No, no, and no! I shout at them: “Are you not ashamed of kneeling in front of this great man and his works? Instead of striving to understand him, try to protect yourself from his rays, to remain yourself; and if your ambition is to be his living reflection, let me tell you, o you superior caste of slaves, that I despise you!”

If we favour the absorption of the weak by the strong, by the regeneration of the old Salomon by his young girls (be it for blood or intellect), then we are aristocratic, but not anarchists. We do not want the tyranny of the weak either, of course: we want for each their share of the sun, without oppressors nor oppressed.

I know it, a strong personality has a tendency to suck energy from the meek, annex them, and it might be the most poisonous, the best hidden, the hardest to detect source of authority! But to glorify in words this sadly natural phenomenon, dangerous to the lives of both individuals and peoples, no! No deification of individual imperialism!

You tell us that poetry sang of the voluntary sacrifice of women?

Of course, poetry also sang kings, gods, wars… It often sang gestures accepted as custom, this old cow true to her stable, to the fenced off pastures, to the common watering hole!

Maybe one day it will sing the beauty of the novel gesture, the gesture which breaks the chains, which breaks ancestral habits of resignation and more or less enthusiastic servitude?…

As for me, I prefer, rather than the distinguished “Carlyle’s wives”, the plebeian women full of instinct, who tell their dear great man to go to hell and break away from his orbit. “Maybe to go to the cinema?” you’ll say bitterly.

Maybe; and if this agrees on that night with their nature, in reaction against the ethereal splendours of the great loved one?

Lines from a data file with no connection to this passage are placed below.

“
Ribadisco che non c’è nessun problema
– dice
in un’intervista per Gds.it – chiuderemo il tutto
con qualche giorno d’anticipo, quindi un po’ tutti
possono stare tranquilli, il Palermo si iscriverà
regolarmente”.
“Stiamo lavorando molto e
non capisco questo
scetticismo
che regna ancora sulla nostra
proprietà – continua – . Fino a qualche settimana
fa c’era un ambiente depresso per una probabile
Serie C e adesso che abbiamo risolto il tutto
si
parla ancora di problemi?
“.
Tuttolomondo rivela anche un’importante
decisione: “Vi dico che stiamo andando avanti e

Isn’t that a sweet misery!

I know full well that not every revolt is an ascension; but I prefer a donkey who rebels than a dog who follows. How smart and how devoted is the dog, isn’t he? Well, I don’t love the slaves of love, even the very refined ones.

My dear young comrades, I beg you, be yourselves, don’t immolate yourselves on the altars of male genius, do not be trusting dogs, or “Carlyle’s wives”! Let him be free, and remain free yourself!